Chief executive Niall Booker said the lender was stronger than it had been a year ago, and ahead of schedule in the sale of unwanted assets.
He also stressed the company was better run at board level, following a scathing report into its near-collapse.
“Considering the scale of the challenge we faced a year ago, we are encouraged by the progress made to ensure the stability of the bank,” Mr Booker said.
“However, the issues we continue to face in building a sustainable business are deep rooted and there remains much to be done.
“Transforming the organisation into a viable and profitable business which generates capital in the long term still requires significant change, both operationally and culturally.”
But the bank, which does not expect to achieve a full-year profit until 2016, was afflicted by customer flight and now plans an effort to “stem the tide”.
Chairman Richard Pym ascribed the net loss of 28,199 current accounts less than 2% of the bank’s total in the period to “negative publicity and significant competitor activity”.
Earlier this year former Treasury mandarin Sir Christopher Kelly pinned the blame for the bank’s near collapse on toxic loans inherited from its disastrous merger with the Britannia building society
It laid bare a “sorry story” of multiple management failures and painted a picture of the bank’s culture in which an “acceptance of mediocrity” took hold.

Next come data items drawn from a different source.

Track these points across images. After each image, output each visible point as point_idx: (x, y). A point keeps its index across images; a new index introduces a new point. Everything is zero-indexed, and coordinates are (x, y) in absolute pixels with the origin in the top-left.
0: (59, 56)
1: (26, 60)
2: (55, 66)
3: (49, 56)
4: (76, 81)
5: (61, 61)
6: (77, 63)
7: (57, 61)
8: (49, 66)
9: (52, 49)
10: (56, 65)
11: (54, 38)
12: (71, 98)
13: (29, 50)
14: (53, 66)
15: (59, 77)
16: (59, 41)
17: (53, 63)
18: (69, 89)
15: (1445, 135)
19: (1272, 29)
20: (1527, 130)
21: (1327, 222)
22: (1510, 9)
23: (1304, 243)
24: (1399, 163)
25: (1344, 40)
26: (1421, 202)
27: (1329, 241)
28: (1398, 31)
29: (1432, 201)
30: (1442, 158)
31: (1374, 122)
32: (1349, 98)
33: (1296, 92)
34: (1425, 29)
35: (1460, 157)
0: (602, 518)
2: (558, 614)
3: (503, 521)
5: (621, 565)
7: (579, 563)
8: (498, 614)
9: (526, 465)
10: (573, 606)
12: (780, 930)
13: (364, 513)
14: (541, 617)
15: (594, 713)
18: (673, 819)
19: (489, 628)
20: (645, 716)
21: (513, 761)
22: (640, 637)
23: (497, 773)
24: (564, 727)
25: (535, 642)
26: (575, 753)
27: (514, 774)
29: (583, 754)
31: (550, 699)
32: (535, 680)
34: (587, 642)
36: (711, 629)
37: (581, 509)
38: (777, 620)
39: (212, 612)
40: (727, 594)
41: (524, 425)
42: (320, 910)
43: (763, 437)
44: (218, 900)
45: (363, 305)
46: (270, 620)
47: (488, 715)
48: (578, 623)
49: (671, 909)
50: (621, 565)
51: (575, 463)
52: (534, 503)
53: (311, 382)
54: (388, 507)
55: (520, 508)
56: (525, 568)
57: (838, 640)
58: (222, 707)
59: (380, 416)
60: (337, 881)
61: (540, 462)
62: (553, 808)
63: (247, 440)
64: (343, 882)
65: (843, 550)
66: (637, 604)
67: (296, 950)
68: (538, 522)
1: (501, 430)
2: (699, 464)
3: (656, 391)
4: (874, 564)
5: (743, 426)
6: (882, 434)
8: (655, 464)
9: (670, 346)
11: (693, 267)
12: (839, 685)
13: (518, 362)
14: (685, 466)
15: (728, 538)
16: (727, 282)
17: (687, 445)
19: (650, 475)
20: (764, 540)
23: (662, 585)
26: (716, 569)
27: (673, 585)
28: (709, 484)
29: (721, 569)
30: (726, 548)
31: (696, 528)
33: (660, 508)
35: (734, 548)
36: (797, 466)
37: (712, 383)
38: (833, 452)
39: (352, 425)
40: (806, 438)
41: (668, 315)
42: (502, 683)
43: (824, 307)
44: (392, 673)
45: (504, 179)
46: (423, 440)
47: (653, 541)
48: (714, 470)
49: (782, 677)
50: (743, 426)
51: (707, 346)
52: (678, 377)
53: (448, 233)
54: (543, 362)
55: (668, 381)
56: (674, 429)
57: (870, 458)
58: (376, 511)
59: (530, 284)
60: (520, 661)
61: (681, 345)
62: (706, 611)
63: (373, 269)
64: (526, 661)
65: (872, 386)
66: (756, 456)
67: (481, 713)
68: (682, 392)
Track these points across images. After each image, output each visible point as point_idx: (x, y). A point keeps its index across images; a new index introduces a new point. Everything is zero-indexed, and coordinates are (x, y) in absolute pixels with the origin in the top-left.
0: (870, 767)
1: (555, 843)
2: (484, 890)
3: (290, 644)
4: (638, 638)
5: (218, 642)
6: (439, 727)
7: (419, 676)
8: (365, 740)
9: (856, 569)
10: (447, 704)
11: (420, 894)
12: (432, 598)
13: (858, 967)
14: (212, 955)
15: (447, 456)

The business has been at the heart of the wider Co-operative Group’s difficulties as it faced the worst crisis in its long history, during a period which also saw a drugs scandal involving the bank’s former chairman, Paul Flowers.
It was largely responsible for dragging the group to a record full-year loss of £2.5 billion, while its 100% control of the lender shrank to 20%.
The Co-op has since sold its profitable farming business which includes considerable acreage and operations in Scotland to the Wellcome Trust, raising £249m.
The lender said it had formed a committee to consider the feasibility and timing of an initial public offering (IPO) on the stock market, which is expected to meet for the first time next month.
But Mr Booker said the Prudential Regulation Authority had “indicated it would be concerned if an IPO were to distract focus from the primary goal of delivering the bank’s turnaround plan”.
The bank also revealed it had added £39m to its provision for mis-selling and breaches of consumer credit rules, down from £163m in the same period last year.